EXERCISE INSTRUCTIONS: From the data below, tally each line that has "lines" in it, then give that tally without comment.

DATA SHOWN section start

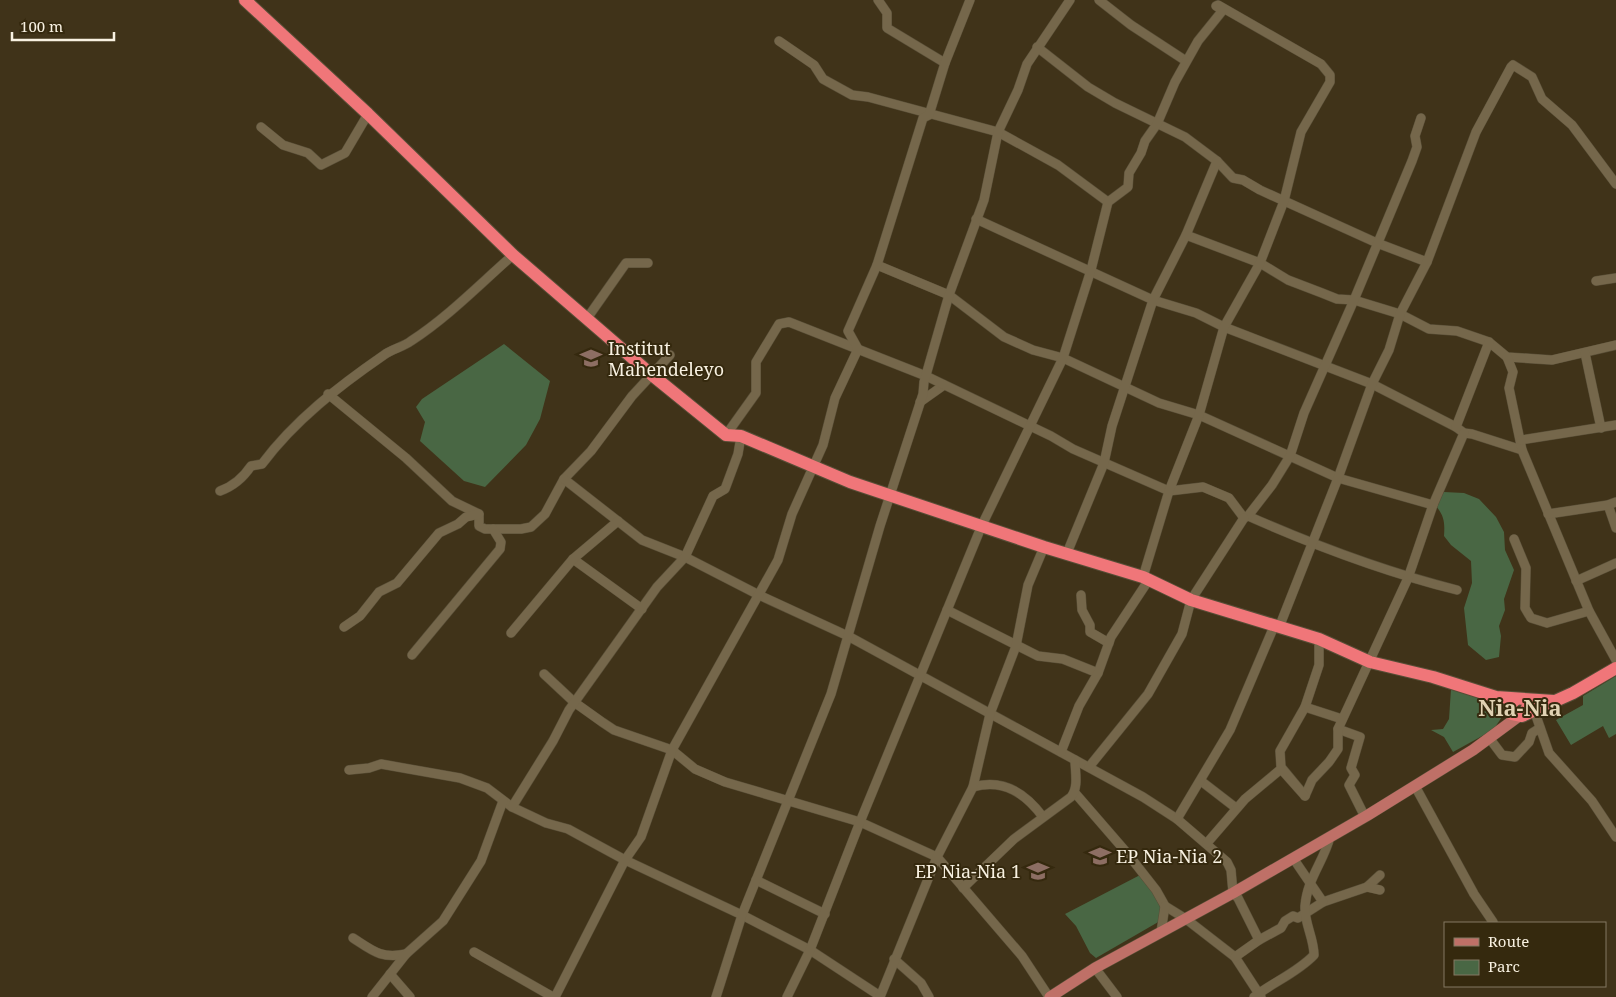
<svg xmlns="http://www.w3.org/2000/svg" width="1616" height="997" viewBox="0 0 1616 997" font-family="'Noto Serif',serif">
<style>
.green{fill:#496744}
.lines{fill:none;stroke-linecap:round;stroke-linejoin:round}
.minor-casing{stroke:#584e37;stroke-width:10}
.major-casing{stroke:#584e37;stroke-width:12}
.highway-casing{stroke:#584e37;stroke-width:14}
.minor{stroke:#75674b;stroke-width:9}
.major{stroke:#bf7067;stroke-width:11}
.highway{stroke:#f07679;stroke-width:12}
.labels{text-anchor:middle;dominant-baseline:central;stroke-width:4;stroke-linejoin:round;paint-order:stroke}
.poi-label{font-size:18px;fill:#f8f1e1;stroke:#35290e;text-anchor:start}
.district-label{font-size:22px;font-weight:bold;fill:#e1d2b3;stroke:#35290e}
</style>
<rect width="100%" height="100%" fill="#403319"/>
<g class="green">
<polygon points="504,344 550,381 540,419 526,445 485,487 464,481 420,441 425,422 416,407 422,399"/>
<path d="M1444 492 1464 493 1479 499 1496 517 1504 532 1505 550 1514 570 1504 599 1505 610 1499 626 1501 636 1499 657 1486 660 1468 645 1464 608 1472 583 1471 561 1451 545 1444 536C1445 522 1444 515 1435 505Z"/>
<polygon points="1616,676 1616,734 1609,738 1603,726 1571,745 1556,720 1583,705 1583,696"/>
<path d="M1451 689C1466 690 1501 698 1502 717L1493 730 1453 752 1444 737 1431 730 1443 729 1449 719Z"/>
<polygon points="1142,874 1163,906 1160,921 1096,958 1090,953 1076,926 1065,914"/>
</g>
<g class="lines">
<g class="minor-casing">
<g id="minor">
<polyline points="878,0 887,13 887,28 945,63"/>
<polyline points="1099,0 1131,25 1186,61"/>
<polyline points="779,41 814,65 823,79 852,95 868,97 998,132 1058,165 1108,202"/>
<polyline points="1037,47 1088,87 1115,103 1185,137 1217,161 1233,178 1243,180 1260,190 1377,243 1427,262"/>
<polyline points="261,127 283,145 308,153 321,165 345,153 368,114"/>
<polyline points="976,219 1153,300 1196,313 1224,327 1372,384 1456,427 1464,433 1472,434 1522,450"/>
<polyline points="1186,235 1260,263 1288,280 1322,293 1337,299 1354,300 1400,314 1429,329 1457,331 1489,342 1507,357 1552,360 1616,345"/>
<polyline points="877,265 949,295 1004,337 1033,350 1063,358 1159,403 1199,415 1338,478 1433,505"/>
<polyline points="1596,281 1616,278"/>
<polyline points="588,317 626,263 648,263"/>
<polyline points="1585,353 1601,428"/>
<polyline points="1507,357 1513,372 1509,388 1522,450 1589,611 1616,660"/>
<polyline points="328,394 406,458 452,501 479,514 479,526 485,529 521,529 531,527 545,514 564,479 591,451 632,396 670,355"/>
<polyline points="920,402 944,385"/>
<polyline points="1456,427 1489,342"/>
<path d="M726 435 756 393V362L779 324 789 322 926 376 1051 436 1073 449 1169 491 1203 487 1229 498 1244 518 1248 516C1316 546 1385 572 1457 590"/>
<polyline points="1521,440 1616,425"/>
<polyline points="564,479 642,540 685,557 759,595 848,636 1143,797 1177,819 1227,862 1231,870 1233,893 1238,898 1259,940"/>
<path d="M220 491C234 486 243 478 251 466L262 464C295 420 339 386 384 355 392 349 403 347 411 341 448 317 480 284 513 255"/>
<polyline points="1608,505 1616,528"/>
<polyline points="1548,514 1608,505 1616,502"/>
<polyline points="1248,516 1272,485 1290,456 1304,413 1354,300 1412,161 1417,147 1415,136 1421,118"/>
<polyline points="1514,539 1526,568 1525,608 1531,618 1547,623 1589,611"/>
<polyline points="1067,553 1104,463 1112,426 1153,300 1186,235 1217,161"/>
<polyline points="573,559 642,609"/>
<polyline points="1576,581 1616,563"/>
<polyline points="1081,595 1082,610 1090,625 1090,632 1109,643"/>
<polyline points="947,610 1038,656 1063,659 1098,673"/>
<polyline points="1280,625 1338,478 1372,384 1389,350 1400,314 1427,262 1476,132 1511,67 1513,65 1532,77 1542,99 1572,125 1616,184"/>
<polyline points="344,627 360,616 379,592 397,583 439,533 458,524 466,517 479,514"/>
<polyline points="511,633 573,559 618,521"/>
<polyline points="412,655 500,549 501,542 493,529"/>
<polyline points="544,674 574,702 602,722 614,730 672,750 695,769 725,782 860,822 937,857 1022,956 1049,997"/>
<polyline points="1305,707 1342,719"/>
<polyline points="1534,710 1549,753 1592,801 1616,837"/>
<polyline points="1338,729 1360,737 1351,768 1355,775 1349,785 1365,817"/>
<polyline points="1490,739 1502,755 1515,757 1529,742 1532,733 1540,728"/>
<polyline points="1061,752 1079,706 1098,673 1111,637 1148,581"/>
<polyline points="1089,767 1148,694 1182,634 1191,600 1244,518"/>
<polyline points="349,770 369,768 381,764 460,778 487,788 512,807 546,823 568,829 625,860 742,915 810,950 880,996"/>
<polyline points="1201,781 1236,808"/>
<polyline points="1415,786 1474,894 1493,922"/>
<path d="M973 787C1004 778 1026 794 1043 817"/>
<polyline points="1075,793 1127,853 1156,890 1165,906 1186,919 1235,957 1261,997"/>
<polyline points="1305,796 1312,780 1329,762 1338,749 1338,729 1408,578 1433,505 1464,433"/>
<polyline points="512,807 553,741 569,710 657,587 685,557 713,496 725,489 738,454 741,436"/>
<polyline points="1177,819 1230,730 1275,624"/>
<polyline points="1207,843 1245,799 1281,769 1305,796 1281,767 1280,751 1305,707 1319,665 1319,639"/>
<polyline points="756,880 825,914"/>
<polyline points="1367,887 1380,875"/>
<path d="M963 888 1014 839 1071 797C1079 787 1075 772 1075 760"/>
<polyline points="1323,902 1367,887 1380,890"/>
<polyline points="1161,932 1165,906"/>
<path d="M353 938C373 951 381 959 406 954"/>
<polyline points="474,952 553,997"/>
<polyline points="1235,957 1259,940 1281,928 1285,921 1293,916 1298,918 1323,902 1293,858"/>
<polyline points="894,959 921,983 929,997"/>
<polyline points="1095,968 1117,997"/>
<polyline points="390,974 410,997"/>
<polyline points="372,997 406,954 443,921 481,861 503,801"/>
<polyline points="555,997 625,860 641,837 672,750 778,560 792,514 823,445 835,398 858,349 848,331 877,265 923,118 929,115 945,63 970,0"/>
<polyline points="716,997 742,915 831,694 880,526 923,394 924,382 949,295 984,200 998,132 1018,90 1027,64 1070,0"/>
<polyline points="787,997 810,950 860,822 982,525 1063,358 1091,270 1108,202 1128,187 1129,173 1141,153 1145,141 1157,124 1175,82 1198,41 1223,10 1216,6 1218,5 1321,64 1330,75 1330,82 1301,132 1284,201 1260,263 1224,327 1199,415 1169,491 1143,577"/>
<polyline points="880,997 937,857 973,787 990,714 1016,646 1028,585 1044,547"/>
<path d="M1254 997C1273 982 1297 973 1314 955 1314 938 1304 923 1305 906 1307 879 1324 861 1330 837"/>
</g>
</g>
<g class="major-casing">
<polyline id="major" points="1050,997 1095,968 1233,893 1368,815 1473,750 1519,716"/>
</g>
<g class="highway-casing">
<g id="highway">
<polyline points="245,0 368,114 513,255 652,375 726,435 741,436 850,482 1044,547 1143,577 1191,600 1319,639 1370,662 1433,677 1496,697 1554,701"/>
<polyline points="1516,699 1510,705 1512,714 1522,716 1527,708"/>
<polyline points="1524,715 1573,693 1616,668"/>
</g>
</g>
<use href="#minor" class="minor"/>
<use href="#major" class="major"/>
<use href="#highway" class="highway"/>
</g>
<defs>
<g id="school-bare" transform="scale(1.725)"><path d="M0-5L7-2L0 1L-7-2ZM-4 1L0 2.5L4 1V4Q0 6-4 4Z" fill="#8d6e63" stroke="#35290e" stroke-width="2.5" paint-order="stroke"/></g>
</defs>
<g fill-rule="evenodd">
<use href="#school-bare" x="591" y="358"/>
<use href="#school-bare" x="1100" y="856"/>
<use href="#school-bare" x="1038" y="871"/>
</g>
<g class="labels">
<g class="poi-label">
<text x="608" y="348">Institut<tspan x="608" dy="21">Mahendeleyo</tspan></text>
<text x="1116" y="856">EP Nia-Nia 2</text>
<text x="1021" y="871" text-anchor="end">EP Nia-Nia 1</text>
</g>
<g class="district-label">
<text x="1520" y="707">Nia-Nia</text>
</g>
</g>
<rect x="1444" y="922" width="162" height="65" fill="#35290e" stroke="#837962"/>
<rect x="1454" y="938" width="25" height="8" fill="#bf7067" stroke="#837962"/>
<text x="1488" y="947" font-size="15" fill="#f8f1e1">Route</text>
<rect x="1454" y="960" width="25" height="15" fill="#496744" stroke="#837962"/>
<text x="1488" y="972" font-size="15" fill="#f8f1e1">Parc</text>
<path d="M12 32v8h102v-8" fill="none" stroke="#f8f1e1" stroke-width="2.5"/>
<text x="20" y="32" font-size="15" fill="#f8f1e1" stroke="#35290e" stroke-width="4" paint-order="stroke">100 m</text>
</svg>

DATA SHOWN section end

WRITTEN ANSWER: 2